DANA PUNIA “PRIORITAS BERAGAMA HINDU


Dengan kita sering berdana Punia tidak akan membuat diri kita menjadi miskin justru akan membuat kita kaya dan cukup. Seperti dalam pribahasa jawa " ORA LOKAK NANGING KEBAK" Tidak berkurang justru akan penuh atau bertambah.

 

OM SWASTYASTU

Om Awignam Astu Namo Sidham,
Om Sidhirrastu Tad Astu Astu Svaha
Om Ano Badrah Kratawo Yantu Wiswatah.

 Om Hyang Widhi Wasa, semoga atas perkenan-Mu tiada suatu halangan bagi kami menulis ini, semoga sukses dan pikiran baik datang dari segala penjuru pada kami.

Tapah pararn kerta yuge
tretayam jnyanamucyate
dwapare yajnyawaewahur
danamekam kalau yuge (Manawa Dharmasastra, I.85)

 
 (Bertapa prioritas beragama zaman Kerta, prioritas beragama zaman Treta Yuga dalam jnyana, zaman Dwapara Yuga dengan upacara yadnya, sedangkan prioritas beragama zaman Kali Yuga adalah Dana Punia).

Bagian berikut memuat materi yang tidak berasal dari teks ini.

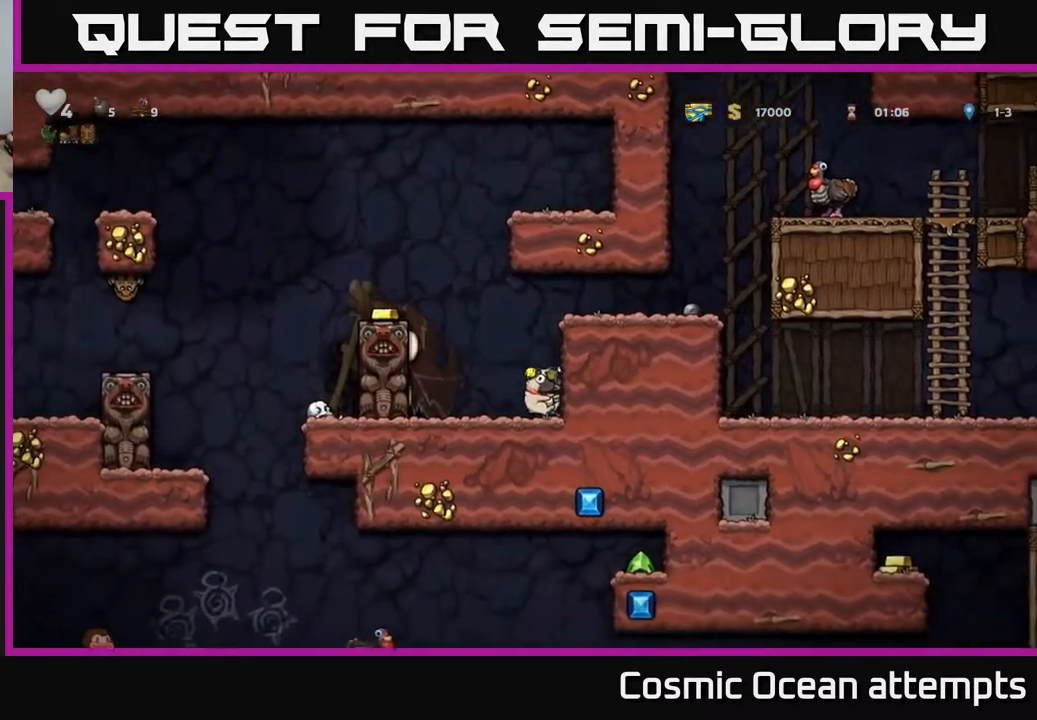
{"buttons": ["DPAD_DOWN"], "right_stick": "center", "events": []}
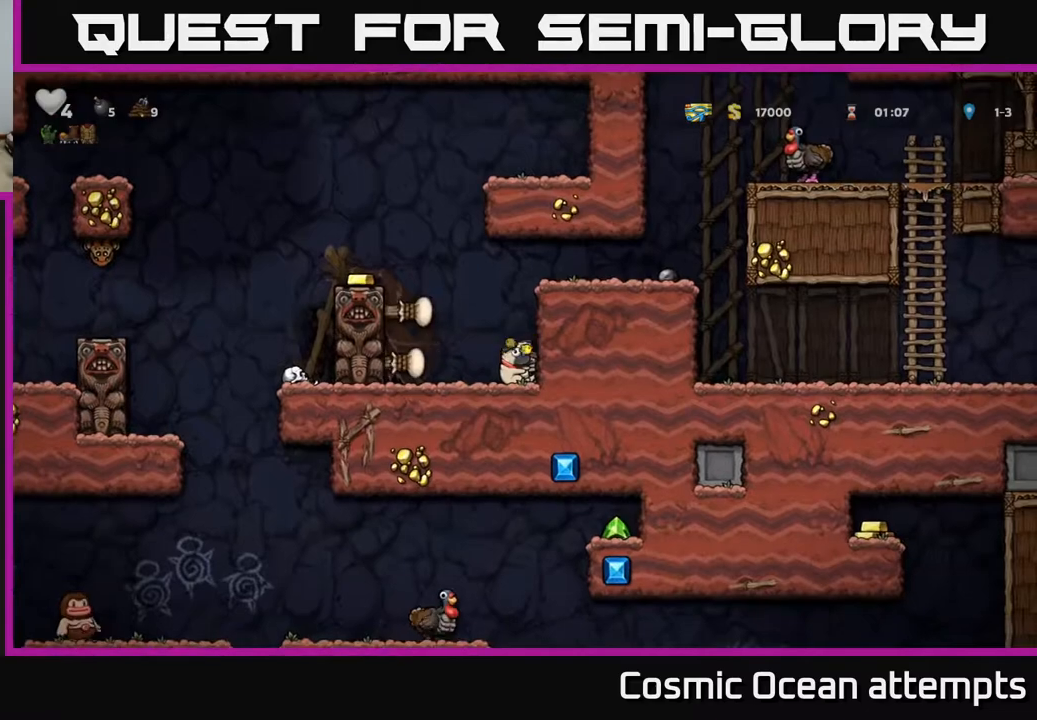
{"buttons": ["DPAD_DOWN"], "right_stick": "center", "events": []}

Ada lima hal yang wajib dijadikan dasar pertimbangan untuk mengamalkan agama (dharma) agar sukses (Dharmasiddhiyartha). Hal itu dinyatakan dalam Manawa Dharmasastra VII.10 :

 
Karyam so’weksya caktimca
Decakalana ca tattwatah,
Kurute dharmasiddhiyartham
Wicwarupam punah punah.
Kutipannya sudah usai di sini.